Alors que la trajectoire budgétaire prévoyait initialement une baisse de 80 M€ en 2021, celle-ci a été ramenée à 70 M€ pour tenir compte du maintien de France 4 jusqu'au mois d'août 2021. La baisse de la ressource représente - 60,8 M€ pour France Télévisions, - 8,2 M€ pour Radio France, - 2 M€ pour ARTE France, - 0,5 M€ pour France Médias Monde. Les moyens de TV5 Monde restent stables tandis que l'INA connaît une hausse de + 1,5 M€.

La baisse de la ressource publique s'est révélée être un puissant levier pour obliger les entreprises de l'audiovisuel public à engager une profonde transformation dans leur organisation . Elle constitue donc une décision légitime de l'actionnaire afin de répondre notamment aux préconisations de la Cour des comptes qui a régulièrement mis en évidence le poids trop important de la masse salariale par rapport aux programmes, compte tenu notamment des nouvelles méthodes de production permises par le numérique et des mutualisations envisageables.

2. Une dotation exceptionnelle de 70 M€ pour répondre au besoin créé par le confinement du printemps

Un soutien financier exceptionnel de 70 M€ a par ailleurs été prévu dans le cadre du plan de relance afin d'aider les entreprises de l'audiovisuel public. Cette mesure sera financée par des crédits budgétaires.
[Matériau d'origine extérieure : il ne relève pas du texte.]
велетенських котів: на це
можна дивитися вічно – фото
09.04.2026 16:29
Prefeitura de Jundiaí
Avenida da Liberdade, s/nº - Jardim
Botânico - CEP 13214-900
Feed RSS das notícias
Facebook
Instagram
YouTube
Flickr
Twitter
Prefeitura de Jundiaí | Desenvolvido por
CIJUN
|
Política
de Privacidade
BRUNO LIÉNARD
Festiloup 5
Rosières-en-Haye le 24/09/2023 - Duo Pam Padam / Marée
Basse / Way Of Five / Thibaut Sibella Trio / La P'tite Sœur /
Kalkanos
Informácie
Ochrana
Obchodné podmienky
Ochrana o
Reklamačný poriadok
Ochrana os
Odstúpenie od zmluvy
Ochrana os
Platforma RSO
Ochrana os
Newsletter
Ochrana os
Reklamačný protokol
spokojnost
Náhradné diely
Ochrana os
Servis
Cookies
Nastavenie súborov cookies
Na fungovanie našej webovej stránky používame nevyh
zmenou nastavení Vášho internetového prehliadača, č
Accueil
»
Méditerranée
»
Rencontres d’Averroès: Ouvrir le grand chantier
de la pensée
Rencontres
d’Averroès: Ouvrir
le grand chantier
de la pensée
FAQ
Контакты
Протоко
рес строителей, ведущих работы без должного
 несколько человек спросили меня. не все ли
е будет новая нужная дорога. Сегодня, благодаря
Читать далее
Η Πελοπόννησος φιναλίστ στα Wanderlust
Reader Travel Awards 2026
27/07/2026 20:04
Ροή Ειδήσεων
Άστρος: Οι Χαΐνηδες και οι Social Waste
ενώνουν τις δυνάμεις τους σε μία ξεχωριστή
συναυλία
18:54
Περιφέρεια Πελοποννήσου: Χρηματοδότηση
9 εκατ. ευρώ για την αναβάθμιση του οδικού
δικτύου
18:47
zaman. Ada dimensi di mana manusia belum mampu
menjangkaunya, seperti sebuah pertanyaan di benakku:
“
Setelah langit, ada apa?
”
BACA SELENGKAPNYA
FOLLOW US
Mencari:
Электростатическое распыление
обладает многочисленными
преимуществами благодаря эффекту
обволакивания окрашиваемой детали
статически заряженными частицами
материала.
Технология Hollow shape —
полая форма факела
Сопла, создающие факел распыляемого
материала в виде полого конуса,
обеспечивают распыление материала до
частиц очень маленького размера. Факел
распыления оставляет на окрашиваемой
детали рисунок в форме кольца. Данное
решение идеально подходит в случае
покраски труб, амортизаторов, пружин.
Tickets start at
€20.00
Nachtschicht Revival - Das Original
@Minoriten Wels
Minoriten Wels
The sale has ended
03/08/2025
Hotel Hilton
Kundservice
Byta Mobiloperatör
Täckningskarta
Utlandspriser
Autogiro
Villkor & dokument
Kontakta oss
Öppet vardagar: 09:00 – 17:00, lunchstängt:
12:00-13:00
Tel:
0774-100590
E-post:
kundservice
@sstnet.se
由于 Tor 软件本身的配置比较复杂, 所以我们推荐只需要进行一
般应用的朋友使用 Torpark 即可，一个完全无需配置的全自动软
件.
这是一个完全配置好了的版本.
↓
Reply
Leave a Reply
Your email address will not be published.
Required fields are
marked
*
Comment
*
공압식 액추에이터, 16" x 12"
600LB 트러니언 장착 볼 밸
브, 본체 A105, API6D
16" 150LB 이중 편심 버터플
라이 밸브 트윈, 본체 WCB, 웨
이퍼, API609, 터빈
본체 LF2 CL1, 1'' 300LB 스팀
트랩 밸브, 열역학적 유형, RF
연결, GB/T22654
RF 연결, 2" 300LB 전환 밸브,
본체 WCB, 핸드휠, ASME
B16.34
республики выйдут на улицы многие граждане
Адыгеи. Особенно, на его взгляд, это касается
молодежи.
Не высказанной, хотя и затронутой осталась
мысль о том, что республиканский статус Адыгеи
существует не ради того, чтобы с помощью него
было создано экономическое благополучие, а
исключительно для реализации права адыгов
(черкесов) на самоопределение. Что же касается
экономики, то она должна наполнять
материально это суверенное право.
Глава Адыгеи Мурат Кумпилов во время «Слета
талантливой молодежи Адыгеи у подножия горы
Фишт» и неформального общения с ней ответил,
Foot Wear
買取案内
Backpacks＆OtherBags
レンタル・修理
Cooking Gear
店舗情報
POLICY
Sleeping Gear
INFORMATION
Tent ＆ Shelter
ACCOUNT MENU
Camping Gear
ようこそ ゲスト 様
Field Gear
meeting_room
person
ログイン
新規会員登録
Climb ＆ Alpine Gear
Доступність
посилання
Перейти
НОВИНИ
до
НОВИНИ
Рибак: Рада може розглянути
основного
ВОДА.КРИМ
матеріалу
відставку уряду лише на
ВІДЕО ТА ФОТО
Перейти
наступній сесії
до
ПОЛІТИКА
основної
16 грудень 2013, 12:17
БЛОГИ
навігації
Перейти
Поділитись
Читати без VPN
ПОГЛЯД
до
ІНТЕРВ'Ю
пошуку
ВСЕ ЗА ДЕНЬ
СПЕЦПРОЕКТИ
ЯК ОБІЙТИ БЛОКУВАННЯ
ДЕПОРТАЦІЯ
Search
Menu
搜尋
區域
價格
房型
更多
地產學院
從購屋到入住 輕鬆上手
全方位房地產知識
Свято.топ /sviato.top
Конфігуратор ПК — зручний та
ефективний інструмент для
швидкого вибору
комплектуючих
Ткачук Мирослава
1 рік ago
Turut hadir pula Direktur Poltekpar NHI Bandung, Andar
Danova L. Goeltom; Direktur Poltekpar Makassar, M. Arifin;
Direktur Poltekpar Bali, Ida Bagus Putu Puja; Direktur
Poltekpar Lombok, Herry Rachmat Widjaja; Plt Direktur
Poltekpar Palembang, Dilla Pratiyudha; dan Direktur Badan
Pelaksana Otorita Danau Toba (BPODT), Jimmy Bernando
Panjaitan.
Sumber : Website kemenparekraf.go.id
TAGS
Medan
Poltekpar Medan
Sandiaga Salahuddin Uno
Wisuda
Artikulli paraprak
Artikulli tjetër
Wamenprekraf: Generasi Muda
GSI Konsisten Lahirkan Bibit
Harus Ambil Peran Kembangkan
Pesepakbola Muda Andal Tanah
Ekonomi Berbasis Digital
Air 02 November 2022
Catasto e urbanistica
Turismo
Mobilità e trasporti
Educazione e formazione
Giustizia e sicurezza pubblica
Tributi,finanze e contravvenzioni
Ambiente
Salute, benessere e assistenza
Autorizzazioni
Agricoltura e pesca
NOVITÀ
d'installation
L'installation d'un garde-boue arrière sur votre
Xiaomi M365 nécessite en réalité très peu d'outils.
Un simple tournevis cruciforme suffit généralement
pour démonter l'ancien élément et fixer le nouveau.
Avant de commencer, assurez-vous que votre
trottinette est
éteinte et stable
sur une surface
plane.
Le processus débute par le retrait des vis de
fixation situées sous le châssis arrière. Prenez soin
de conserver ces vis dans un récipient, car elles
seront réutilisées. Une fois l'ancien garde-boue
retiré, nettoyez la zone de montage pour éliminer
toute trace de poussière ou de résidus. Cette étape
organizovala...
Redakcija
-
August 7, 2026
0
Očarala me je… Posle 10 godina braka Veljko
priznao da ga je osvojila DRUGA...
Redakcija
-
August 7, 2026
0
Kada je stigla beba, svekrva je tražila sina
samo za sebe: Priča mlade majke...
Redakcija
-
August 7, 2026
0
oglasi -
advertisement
Lors de l'audition de la DGMIC, il n'était pas encore décidé si ces crédits seraient prélevés sur le programme 363 du plan de relance ou s'ils transiteraient par la mission « Médias, livre et industries culturelles ».

La répartition de cette enveloppe devrait être la suivante :

- 45 M€ pour France Télévisions ;

- 15 M€ pour Radio France (et 5 M€ en 2022) ;

- 2 M€ pour ARTE France ;

- 2 M€ pour l'INA ;

- 0,5 M€ pour France Médias Monde ;

- 0,5 M€ pour TV5 Monde.

Cette enveloppe ne devrait pas suffire à compenser les charges occasionnées par le confinement du printemps et la chute de l'activité économique afférente, ce qui nécessitera un effort d'économies de la part des entreprises concernées . Par ailleurs, cette enveloppe a été calculée en juillet 2020 sans tenir compte de la perspective de « deuxième vague » à l'automne ; or les conséquences de cette dernière sur l'activité publicitaire et certains tournages sont déjà bien réelles. Cette contribution exceptionnelle constitue néanmoins une initiative nécessaire qui devrait permettre aux entreprises de l'audiovisuel public de préserver leurs équilibres financiers fondamentaux, les déficits prévus par certaines entreprises en 2020 ne s'expliquant pas principalement par la crise sanitaire.